Why do you use film cameras?

There is no simple answer to this question.  I always start by emphasizing that I use and enjoy both film and digital cameras in my work.  With that out of the way, I would add that I like the aesthetic properties of film images, not better than digital but definitely differently than digital.  The grain found in black and white film for example, it just adds so much depth, texture and character to film images.  I also enjoy the process that different cameras lend to their users.  My photographic process is different if I am using my phone versus looking at the world through the waist level finder of a Hasselblad medium format camera... and no camera has changed how I see things more than my pinhole cameras.  There is also a pleasure to be had in using a rugged, durable, mechanical camera that relies on you to do everything either correctly or incorrectly.  My film cameras make me a better photographer because they don't show me the results right away.  Oftentimes in my classes I have students ask me about doing film photography because they are interested to learn.  My response is generally to go for it because everything they have learned about exposure carries right over.  But then they pause uncertainly and ask how will they know they are doing it right without the screen on the back of the camera to show them?  There are no screens on the backs of my film cameras, the results are governed by a mix of experience, intuition and luck.  Lastly, I appreciate having a film camera that is older than I am.  My Hasselblad was built in 1970.  It still works as well as ever.  I can conceivably live the rest of my life with this camera, both of us slowly accumulating scars and other mementos of time and adventures shared.  One day I can give this camera to my son and he can use it if he wishes and I have a great appreciation for that.  In those intervening years who knows how many digital cameras and phones I will have gone through but it will be more than a few.


What's a pinhole?

Start with the notion that a camera is a light-tight box with a piece of film or a digital sensor inside it.  Now you attach a lens to the front of the box to focus your image.  With a pinhole camera you have that same light-tight container but instead of a lens there is just a tiny hole drilled in a piece of metal foil.  The hole is so small that it focus the light without the use of glass optics.  The images tend to be softer and more impressionistic, think painterly.  Since the pinhole-sized aperture is so small and barely any light gets in, exposures with pinhole cameras also tend to be much longer, anywhere from a few seconds to minutes, hours or days.  The technology behind pinhole cameras is so primitive that the cameras can be made out of anything that you can make light-tight.  I have seen pinhole cameras made from oatmeal containers, matchboxes, paint cans, garbage cans, minivans, coconuts, pumpkins, studio apartments and airplane hangars.  You can even get a pinhole body cap to turn your SLR or DSLR into a pinhole camera.  The pinhole cameras I use are commercially made either by Zero Image, Innova, or Reality So Subtle.

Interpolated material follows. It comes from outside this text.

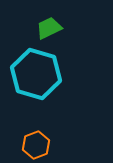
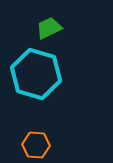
orange hexagon: rotated 24 degrees clockwise
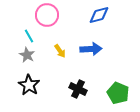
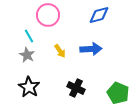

Any tips for beginning photographers?

Plenty but they change depending on the day of the week or the direction of the wind.  My first piece of advice would be to do photography because you love it and make sure to do it in a way that you love.  Passion is the key to great things and if you love being a photographer you will go out more often for longer hours making more photos.  You'll get up early and stay out late.  You'll muse over photos while laying in bed waiting to fall asleep.  Enjoy it as much as you can and all the other good things will follow in due course.  Also, carry your camera with you everywhere and I do mean everywhere.  The best way to guarantee you will see something that will make an awesome photo is to leave the camera at home.  Plus, the weight of the camera on your shoulder will be a constant subtle reminder to always be on the lookout, to continuously make the effort to think and see as a photographer.  Last I would suggest looking at as much photography as possible.  Photography is a visual language so some of the things one can learn from it can only be communicated effectively visually.  And vary the photography you consume.  Look at the photography and photographers in the genres you are interested in but seek out others as well.  Limit the time you spend looking at images on-line and balance that with gallery shows or photography books.  There is so much more time and effort spent producing shows and books that the invest of time you make in looking at them usually pays off.  I cannot tell you how much of my own photography I learned or had influenced by what I saw from other photographers via their shows and books.